*** Record excerpts ***
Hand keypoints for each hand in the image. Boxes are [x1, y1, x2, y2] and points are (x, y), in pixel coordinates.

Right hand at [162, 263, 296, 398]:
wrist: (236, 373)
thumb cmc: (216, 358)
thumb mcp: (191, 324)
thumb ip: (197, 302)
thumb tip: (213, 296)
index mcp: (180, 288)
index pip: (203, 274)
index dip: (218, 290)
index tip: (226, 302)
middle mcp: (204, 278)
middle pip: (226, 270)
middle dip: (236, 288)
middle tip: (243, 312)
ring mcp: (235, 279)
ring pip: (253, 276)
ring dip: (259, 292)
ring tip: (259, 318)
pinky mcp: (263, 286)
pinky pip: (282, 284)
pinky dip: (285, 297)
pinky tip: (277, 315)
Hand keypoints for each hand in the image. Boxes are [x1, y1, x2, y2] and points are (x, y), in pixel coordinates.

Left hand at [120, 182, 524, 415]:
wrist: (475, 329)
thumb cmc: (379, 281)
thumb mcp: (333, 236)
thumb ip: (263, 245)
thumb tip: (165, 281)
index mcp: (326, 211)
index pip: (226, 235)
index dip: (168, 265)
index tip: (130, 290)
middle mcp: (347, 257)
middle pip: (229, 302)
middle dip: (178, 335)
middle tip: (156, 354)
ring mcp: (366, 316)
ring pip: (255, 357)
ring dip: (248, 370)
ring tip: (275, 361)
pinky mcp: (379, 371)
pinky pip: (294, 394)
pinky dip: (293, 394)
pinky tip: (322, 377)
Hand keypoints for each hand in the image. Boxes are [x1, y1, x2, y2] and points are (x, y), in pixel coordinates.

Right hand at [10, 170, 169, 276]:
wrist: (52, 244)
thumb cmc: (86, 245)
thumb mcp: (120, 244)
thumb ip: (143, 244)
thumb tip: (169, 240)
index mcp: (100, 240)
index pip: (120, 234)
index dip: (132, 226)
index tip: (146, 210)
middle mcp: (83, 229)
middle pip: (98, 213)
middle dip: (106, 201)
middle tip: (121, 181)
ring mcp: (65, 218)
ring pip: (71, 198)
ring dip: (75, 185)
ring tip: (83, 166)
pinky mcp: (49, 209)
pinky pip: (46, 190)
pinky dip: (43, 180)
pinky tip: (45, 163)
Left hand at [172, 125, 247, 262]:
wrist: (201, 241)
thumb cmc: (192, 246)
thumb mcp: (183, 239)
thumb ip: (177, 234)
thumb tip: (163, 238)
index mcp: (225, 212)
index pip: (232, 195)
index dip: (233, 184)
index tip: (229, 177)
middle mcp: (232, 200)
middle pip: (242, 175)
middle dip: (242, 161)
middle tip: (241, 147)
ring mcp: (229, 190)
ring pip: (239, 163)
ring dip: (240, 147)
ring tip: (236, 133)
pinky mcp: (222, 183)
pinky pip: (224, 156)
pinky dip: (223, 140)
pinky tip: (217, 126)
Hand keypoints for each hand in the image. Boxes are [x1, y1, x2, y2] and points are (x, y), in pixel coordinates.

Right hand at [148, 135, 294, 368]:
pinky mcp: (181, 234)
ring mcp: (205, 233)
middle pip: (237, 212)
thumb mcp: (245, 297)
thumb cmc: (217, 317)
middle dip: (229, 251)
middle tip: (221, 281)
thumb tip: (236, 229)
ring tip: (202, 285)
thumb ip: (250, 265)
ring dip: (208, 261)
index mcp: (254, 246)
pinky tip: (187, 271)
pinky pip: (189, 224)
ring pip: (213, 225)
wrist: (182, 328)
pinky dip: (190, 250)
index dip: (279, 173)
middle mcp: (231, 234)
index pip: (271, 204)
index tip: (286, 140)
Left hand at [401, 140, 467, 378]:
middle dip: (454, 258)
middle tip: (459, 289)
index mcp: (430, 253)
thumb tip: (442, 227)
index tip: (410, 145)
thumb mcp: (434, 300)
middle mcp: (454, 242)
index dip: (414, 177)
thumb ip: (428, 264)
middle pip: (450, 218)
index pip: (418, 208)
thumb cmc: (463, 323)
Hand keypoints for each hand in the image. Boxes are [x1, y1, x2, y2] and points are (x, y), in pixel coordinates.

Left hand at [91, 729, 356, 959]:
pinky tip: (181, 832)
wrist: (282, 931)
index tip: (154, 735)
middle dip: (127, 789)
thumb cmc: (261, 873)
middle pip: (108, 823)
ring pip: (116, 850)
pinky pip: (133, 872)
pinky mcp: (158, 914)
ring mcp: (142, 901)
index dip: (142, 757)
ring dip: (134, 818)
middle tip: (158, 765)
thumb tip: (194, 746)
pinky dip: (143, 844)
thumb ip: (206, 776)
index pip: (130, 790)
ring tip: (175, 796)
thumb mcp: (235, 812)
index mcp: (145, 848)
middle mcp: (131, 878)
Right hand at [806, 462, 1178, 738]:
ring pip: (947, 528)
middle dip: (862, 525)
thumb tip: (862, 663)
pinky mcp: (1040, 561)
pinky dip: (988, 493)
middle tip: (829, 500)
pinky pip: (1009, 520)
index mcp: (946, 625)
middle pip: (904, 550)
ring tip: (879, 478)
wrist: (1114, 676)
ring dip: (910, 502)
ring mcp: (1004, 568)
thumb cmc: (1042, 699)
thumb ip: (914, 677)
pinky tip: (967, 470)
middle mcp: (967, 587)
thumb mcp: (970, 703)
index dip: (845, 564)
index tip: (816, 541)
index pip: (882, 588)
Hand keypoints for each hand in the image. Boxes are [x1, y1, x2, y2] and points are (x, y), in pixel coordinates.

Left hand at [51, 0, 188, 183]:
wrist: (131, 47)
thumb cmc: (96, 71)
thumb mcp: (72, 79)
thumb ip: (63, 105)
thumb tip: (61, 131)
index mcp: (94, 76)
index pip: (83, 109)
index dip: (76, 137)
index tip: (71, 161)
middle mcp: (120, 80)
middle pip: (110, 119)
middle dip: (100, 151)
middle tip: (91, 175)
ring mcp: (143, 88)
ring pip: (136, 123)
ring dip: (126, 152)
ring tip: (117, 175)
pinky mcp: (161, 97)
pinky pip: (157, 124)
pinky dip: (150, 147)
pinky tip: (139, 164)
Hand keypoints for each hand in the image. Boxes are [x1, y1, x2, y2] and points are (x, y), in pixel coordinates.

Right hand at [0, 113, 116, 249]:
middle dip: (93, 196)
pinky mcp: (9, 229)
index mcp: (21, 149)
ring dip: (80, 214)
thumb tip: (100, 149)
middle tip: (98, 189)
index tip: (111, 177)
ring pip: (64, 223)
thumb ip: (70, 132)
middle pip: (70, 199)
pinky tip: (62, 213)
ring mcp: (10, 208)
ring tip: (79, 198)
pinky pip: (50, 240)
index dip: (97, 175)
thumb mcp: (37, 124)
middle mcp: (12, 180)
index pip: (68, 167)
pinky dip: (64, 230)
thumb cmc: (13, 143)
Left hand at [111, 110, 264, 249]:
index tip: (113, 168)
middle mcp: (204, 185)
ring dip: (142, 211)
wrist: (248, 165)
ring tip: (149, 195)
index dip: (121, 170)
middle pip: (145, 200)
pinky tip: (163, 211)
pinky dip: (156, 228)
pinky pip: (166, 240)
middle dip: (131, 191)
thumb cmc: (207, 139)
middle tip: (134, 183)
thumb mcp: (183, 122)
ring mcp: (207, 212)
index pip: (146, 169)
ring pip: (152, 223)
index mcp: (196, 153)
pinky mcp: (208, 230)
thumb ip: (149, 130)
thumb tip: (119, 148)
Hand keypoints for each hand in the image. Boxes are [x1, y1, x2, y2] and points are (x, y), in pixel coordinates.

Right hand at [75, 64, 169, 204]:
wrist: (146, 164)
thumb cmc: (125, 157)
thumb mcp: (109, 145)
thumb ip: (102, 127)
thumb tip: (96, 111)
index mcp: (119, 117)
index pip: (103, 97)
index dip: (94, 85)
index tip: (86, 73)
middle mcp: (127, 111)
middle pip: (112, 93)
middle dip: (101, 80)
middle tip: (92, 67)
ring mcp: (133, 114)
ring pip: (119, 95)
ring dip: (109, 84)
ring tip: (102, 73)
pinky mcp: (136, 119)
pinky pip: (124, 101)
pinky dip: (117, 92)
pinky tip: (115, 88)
*** End of Record excerpts ***
= Task =
Would you quote everything above from the line containing "thumb cmc: (379, 281)" down to the line containing "pinky tip: (322, 377)"? Include both of those lines and nothing else.

= Solved exercise =
thumb cmc: (379, 281)
thumb mcp: (333, 236)
thumb ip: (263, 245)
thumb tip: (165, 281)
index mcp: (326, 211)
index pip: (226, 235)
index dip: (168, 265)
index tip: (130, 290)
middle mcp: (347, 257)
middle pip: (229, 302)
middle dip: (178, 335)
middle tip: (156, 354)
ring mcp: (366, 316)
ring pip: (255, 357)
ring dip: (248, 370)
ring tip: (275, 361)
pinky mcp: (379, 371)
pinky pip: (294, 394)
pinky dip: (293, 394)
pinky tip: (322, 377)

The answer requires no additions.